Und die Welt ist für PR-Menschen nicht einfacher geworden. So erinnert Gaul mit zarter Wehmut an die „unglaubliche Zeit“, als Redakteure aus Spanien geduldig zwei Wochen warteten, bis sie, weit nach den Kollegen aus Deutschland, ein neues Auto testen durften. Und heute? „Heute laden Sie zur PK, und die Leute gehen noch vor dem Abendessen online, um die ersten Meldungen abzusetzen.“
Nicht jeder, der heute Pressekonferenzen organisiert, kann sich vorstellen, dass bis vor wenigen Jahren Redakteure die Unternehmensbilanz vorab bekamen, viel Zeit für ihre Analysen hatten und sich am Rande der PK zwecks Hintergrundgespräch durchaus mal neben ein Vorstandsmitglied setzen durften. Längst hindern Störsender im Presseraum die Schreiberlinge daran, vorab die paar Informationshäppchen, deren Herausgabe durch die Börsenaufsicht streng geregelt ist, in die Welt zu twittern.
Gaul hadert – zu recht – mit der Kapitalmarktorientierung heutiger medialer Berichterstattung. Er beklagt auch die Bedingungen, unter denen journalistische Qualität entstehen könnte, aber eben nicht entsteht. Seine Hoffnung: „Wir werden wieder dazu kommen, dass berichtet wird, was Unternehmen tun, und nicht nur, wie ihr Aktienkurs ist.“ Nach der Wende von 1989 hätte zunächst der „Zahlen-Wirtschaftsjournalismus“ westlicher Prägung an Einfluss gewonnen, die aktuelle Finanzkrise aber werde diesen Trend umkehren. Das klingt nicht nostalgisch, es klingt plausibel.
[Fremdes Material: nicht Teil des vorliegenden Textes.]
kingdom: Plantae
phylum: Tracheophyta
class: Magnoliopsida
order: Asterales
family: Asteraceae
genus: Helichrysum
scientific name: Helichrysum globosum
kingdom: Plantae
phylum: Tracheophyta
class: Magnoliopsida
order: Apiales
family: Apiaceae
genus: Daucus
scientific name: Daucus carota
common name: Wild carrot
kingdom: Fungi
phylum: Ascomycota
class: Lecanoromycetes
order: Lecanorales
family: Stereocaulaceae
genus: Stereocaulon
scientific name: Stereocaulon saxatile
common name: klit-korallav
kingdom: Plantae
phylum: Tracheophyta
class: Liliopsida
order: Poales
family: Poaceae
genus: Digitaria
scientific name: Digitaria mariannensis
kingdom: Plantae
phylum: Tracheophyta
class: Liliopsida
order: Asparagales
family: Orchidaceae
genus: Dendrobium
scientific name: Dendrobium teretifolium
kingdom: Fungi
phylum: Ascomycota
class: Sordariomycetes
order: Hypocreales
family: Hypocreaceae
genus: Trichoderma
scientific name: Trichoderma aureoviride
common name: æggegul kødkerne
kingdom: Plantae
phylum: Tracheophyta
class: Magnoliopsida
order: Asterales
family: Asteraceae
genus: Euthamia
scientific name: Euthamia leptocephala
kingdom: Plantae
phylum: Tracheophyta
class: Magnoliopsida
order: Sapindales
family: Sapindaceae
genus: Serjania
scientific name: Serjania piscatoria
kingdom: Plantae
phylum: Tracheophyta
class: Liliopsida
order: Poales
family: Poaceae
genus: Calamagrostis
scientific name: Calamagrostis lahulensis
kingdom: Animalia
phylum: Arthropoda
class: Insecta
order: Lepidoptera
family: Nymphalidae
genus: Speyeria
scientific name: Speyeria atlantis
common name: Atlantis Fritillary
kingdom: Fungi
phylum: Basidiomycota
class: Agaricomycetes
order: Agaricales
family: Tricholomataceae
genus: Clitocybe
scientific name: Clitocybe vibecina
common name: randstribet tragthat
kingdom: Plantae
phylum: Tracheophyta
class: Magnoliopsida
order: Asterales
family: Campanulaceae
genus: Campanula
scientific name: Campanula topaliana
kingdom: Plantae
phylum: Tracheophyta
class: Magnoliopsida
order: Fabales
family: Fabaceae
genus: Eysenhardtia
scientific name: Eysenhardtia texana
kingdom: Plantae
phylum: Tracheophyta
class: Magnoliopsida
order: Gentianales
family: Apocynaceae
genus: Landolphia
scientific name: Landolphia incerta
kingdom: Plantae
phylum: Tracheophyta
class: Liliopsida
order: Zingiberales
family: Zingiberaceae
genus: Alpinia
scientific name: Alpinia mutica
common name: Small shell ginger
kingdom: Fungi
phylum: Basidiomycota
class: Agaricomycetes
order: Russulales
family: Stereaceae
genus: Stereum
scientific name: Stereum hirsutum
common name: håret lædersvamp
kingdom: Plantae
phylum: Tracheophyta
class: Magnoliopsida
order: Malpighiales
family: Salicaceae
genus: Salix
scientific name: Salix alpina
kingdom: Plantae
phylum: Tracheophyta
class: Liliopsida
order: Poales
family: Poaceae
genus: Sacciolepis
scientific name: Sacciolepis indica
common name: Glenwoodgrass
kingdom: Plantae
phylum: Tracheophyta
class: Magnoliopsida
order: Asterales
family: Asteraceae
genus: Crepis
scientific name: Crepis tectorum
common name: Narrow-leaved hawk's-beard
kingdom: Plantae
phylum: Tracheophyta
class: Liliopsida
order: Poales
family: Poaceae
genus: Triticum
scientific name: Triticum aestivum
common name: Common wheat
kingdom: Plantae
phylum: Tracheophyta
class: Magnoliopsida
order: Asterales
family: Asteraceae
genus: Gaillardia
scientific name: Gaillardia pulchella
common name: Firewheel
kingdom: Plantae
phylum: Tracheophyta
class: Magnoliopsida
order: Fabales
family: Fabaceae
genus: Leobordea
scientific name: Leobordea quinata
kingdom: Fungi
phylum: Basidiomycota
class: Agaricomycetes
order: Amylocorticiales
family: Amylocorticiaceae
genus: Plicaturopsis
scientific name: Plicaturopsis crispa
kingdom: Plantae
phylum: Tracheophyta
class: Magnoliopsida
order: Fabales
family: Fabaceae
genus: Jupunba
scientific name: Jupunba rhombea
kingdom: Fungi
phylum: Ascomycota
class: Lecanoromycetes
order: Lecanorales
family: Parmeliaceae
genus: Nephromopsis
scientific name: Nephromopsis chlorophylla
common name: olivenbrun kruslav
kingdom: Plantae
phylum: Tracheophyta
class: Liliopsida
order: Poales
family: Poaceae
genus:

Aber es gibt auch Dinge, die sich für Berufsöffentlichkeitsarbeiter wohl nie ändern werden. Dazu gehört, als Hauptproblem, die Ignoranz der Fachkräfte in Bezug auf Kommunikation. Gaul hat auch dazu eine klare Meinung: „Sie müssen bei jeder Ingenieur-Generation von vorn anfangen.“ Niemals, so der Kommunikationsprofi sinngemäß, werde dieser Menschenschlag verstehen, dass es nicht ausreicht, dass ein Auto oder dessen Achse objektiv toll sei, sondern dass man das eben auch den Öffentlichkeiten vermitteln müsse. In diesem Sinne, so Gauls drastische Diagnose, „haben wir in der Kommunikation kein höheres Niveau erreicht, wir haben nur mehr Beispiele für Versagen und Flops."